**Directions**:
Your job is to report every line of the entries that has "coordinate".

**Input data**:
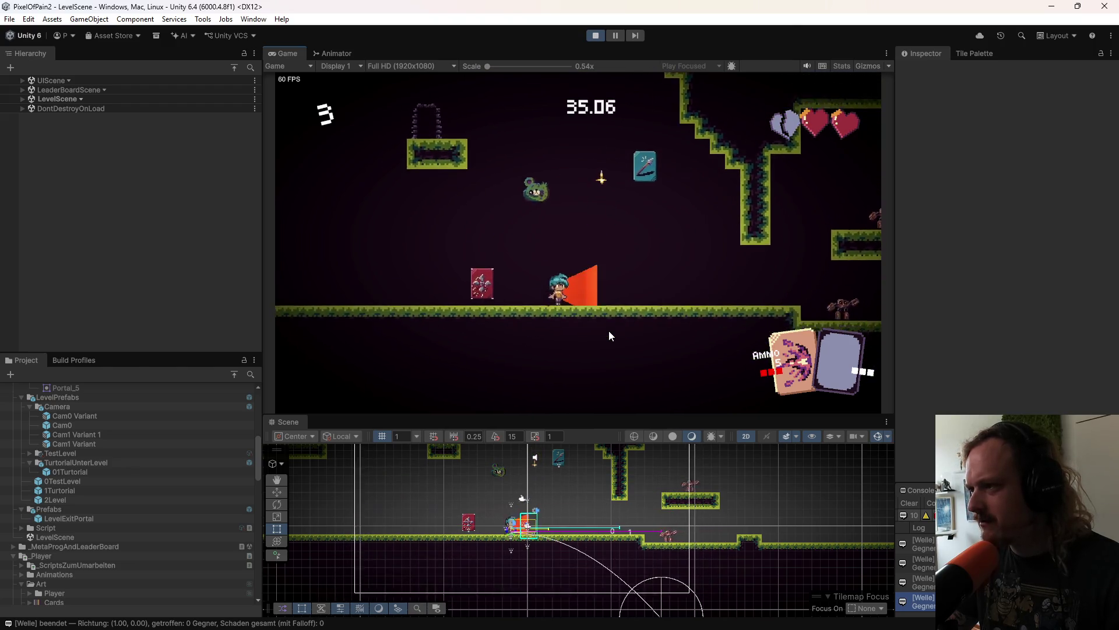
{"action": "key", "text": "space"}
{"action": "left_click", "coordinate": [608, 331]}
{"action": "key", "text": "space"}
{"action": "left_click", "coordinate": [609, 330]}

--

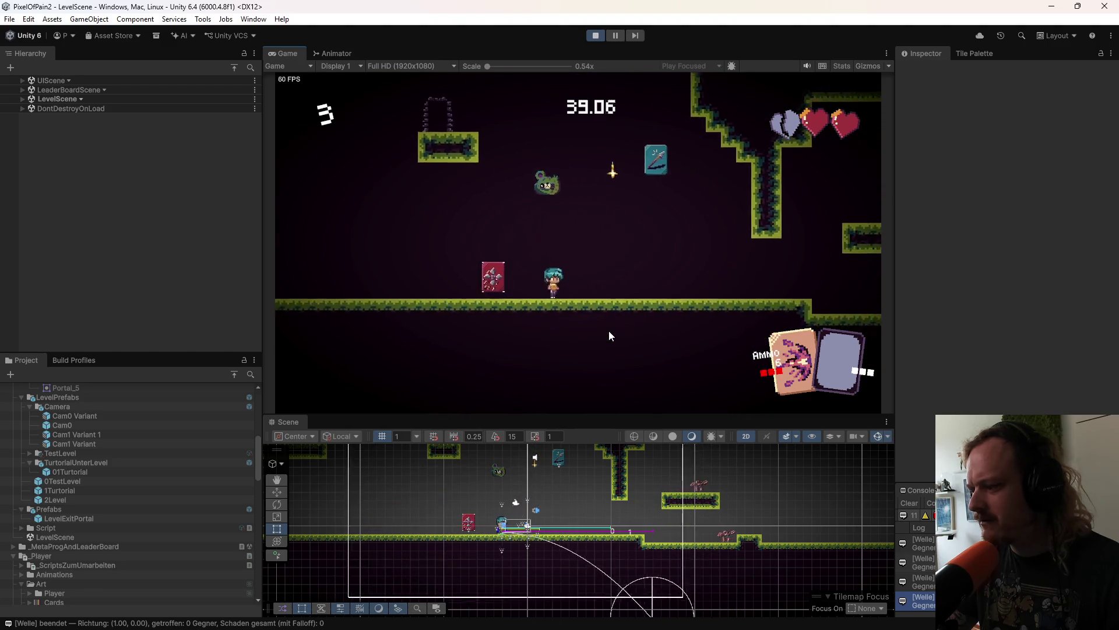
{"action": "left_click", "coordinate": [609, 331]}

**Expected answer**:
{"action": "left_click", "coordinate": [608, 331]}
{"action": "left_click", "coordinate": [609, 330]}
{"action": "left_click", "coordinate": [609, 331]}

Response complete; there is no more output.